Tasks for this exercise:
(a) List every word or phrase that the passage below on political forecasting and peace studies puts in quotation marks.
(b) Continue the passage below on political forecasting and peace studies, starting right after its last sentence.

Study text:
+---+

In politics, statements about the future are often dismissed as know-it-all, and “safe” catastrophe science, which is only called to the front when there is already a fire, is preferred to “uncertain” prevention science. In order to look into the future in a scientifically valid way, however, there is no need for prophecies; it is enough to recognize development directions, path dependencies or red lines whose interaction crosses critical boundaries. These observations are also not deterministic insofar as the systems under consideration are made and controlled by people and can be changed by political decisions. This presupposes that the truth can be spoken publicly. In the “free West”, this should be self-evident without being personally discredited, even when it comes to categories of “good” and “evil”. With the resurgence of geopolitics in politics and the media, however, independent peace studies are coming under pressure.

+---+

Study material:
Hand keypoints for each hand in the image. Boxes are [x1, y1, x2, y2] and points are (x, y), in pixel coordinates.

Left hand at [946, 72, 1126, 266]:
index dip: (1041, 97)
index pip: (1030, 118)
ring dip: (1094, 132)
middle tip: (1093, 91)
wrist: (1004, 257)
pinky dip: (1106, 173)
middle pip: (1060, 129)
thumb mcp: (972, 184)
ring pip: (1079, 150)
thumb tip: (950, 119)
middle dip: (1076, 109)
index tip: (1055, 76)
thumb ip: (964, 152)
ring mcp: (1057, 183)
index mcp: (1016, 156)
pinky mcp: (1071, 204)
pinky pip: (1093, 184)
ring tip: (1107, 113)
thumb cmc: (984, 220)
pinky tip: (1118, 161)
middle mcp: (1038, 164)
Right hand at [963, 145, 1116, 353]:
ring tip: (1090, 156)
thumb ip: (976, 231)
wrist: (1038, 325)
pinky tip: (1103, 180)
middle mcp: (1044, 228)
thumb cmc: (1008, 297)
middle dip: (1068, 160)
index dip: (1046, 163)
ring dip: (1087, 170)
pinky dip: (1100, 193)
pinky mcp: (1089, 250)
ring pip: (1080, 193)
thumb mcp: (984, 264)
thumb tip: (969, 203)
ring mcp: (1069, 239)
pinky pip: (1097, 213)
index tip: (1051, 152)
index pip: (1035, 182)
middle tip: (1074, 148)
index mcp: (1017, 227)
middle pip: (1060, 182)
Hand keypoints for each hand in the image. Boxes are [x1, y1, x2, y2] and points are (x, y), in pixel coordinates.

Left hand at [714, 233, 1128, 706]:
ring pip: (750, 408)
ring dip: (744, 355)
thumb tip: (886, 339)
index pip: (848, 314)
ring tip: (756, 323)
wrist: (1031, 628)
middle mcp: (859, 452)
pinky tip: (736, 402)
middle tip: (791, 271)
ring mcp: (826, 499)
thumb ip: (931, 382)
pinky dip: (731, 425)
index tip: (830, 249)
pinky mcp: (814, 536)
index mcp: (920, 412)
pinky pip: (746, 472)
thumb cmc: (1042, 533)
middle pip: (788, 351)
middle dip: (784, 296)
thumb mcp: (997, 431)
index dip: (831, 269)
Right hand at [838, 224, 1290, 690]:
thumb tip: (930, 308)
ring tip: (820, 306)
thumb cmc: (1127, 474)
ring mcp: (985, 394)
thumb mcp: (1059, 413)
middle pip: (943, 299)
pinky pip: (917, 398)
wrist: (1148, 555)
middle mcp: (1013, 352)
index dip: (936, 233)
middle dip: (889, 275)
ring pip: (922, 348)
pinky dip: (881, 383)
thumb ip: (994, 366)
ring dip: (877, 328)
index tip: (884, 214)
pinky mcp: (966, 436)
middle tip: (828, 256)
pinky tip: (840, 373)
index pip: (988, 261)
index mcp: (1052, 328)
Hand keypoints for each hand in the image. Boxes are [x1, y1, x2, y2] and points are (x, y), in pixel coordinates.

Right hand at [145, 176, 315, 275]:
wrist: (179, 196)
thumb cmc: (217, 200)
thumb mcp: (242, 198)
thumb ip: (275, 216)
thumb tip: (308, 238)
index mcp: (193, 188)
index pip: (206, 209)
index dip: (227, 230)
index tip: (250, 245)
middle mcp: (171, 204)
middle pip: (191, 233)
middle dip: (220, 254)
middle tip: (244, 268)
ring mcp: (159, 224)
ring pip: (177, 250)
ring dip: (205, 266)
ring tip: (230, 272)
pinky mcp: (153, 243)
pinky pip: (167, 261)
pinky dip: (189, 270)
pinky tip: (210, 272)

+---+

Written responses:
(a) “safe”, “uncertain”, “free West”, “good”, “evil”

(b)
The return of geopolitics
At the beginning of the 20th century, the theory of “geopolitics” developed in the wake of the European colonialist tradition of geography, which could be instrumentalized for power politics.1 While geopolitics had long been discredited in Germany due to its personal and ideological links with National Socialism, it regained importance after German reunification. The Ukraine war has increased the influence of geopolitical think tanks. Geopolitical arguments on the part of the new old system rivals are recognizable. Putin’s neo-imperial aspirations tie in with Russia’s colonial expansion (e.g. the Crimean War of 1853-1856) and the foundation of the Soviet Union based on this. Conversely, the Eurasian land mass aroused desires in the West, from Napoleon’s conquest of Moscow to the geopolitics of the USA during the Cold War and beyond. The book “Grand Chessboard” (1997) by former US National Security Advisor Zbigniew Brzezinski is still used today as a central argument. In it, he formulated the goal of US geostrategy that there should be no challenger that controls the Eurasian landmass and challenges US dominance.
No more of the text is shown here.